Elizabethan Punishments

Elizabethan Punishments

There was a curious list of crimes that were punishable by death, including buggery, stealing hawks, highway robbery and letting out of ponds, as well as treason.

To deny that Elizabeth was the head of the Church in England, as Roman Catholics did, was to threaten her government and was treason, for which the penalty was death by hanging. But first, torture, to discover any fellow-plotters. Although in theory it was ‘greatly abhorred’, torture happened: and hideously. The Rack ‘tears a man’s limbs asunder’ – not literally, but it could snap the ligaments and cause excruciating pain. Perhaps the Pit was preferable, or the Little Ease, where a man couldn’t stand upright. The Scavenger’s Daughter was an ingenious system of compressing all the limbs in iron bands. For all of these an official order had to be given. Optional extras such as needles under the fingernails could be left to the examiner’s discretion.

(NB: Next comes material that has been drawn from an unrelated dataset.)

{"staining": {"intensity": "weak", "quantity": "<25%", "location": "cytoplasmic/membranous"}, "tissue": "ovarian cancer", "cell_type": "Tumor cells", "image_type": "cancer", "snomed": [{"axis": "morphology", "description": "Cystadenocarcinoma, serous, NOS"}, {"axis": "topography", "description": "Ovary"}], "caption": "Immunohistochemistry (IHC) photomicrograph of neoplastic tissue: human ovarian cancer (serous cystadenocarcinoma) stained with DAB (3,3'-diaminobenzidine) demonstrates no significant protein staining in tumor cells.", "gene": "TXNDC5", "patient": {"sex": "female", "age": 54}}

Slavery was another sentence which is surprising to find in English history. From 1598 prisoners might be sent to the galleys if they looked strong enough to row.

Burning

Poisoners were burned at the stake, as were heretics such as Anabaptists. Two died in 1572, ‘in great horror with roaring and crying’.

Hanging

The usual place of execution in London was out on the road to Oxford, at Tyburn (just west of Marble Arch). But sometimes the jury, or the court, ordered another location, outside St Paul’s Cathedral, or where the crime had been committed, so that the populace could not avoid seeing the dangling corpses. Sometimes murderers were hanged alive, in chains, and left to starve.

See also  Birth of King Edward II of England

Drawing and Quartering

Traitors were sentenced to be hanged, drawn and quartered. The grisly details included cutting the prisoner down before he died from hanging, and disembowelling him. After various other horrors, the corpse was cut into four pieces and the head was taken off. The quarters were nailed up in various places in London, and the head was displayed on a pole fixed over one of the gateways into the city, especially the gate on London Bridge.

Perhaps this deterred others from treasonable activities. But imagine the effect on innocent citizens as they went about their daily life, suddenly confronted with a rotting piece of human flesh, on a hot summer’s day.

Peine forte et dure

The words were a survival from the old system of Norman French law. This was, strictly speaking, a procedural hiccup rather than a punishment. The first step in a trial was to ask the accused how he pleaded. If he said he was not guilty, he faced trial, and the chances of acquittal were slim. If he pleaded guilty, or was found guilty by the court, all his property was forfeited to the Crown, leaving his family destitute. So a very brave and devoted man could refuse to answer, when asked to plead, knowing that he would die a painful and protracted death but his family could still claim his possessions. Heavy stones were piled on him and he was left in a dark cell, given occasional sips of foul water and stale bread until death came as a relief. Peine forte et dure was not formally abolished until 1772, but it had not been imposed for many years.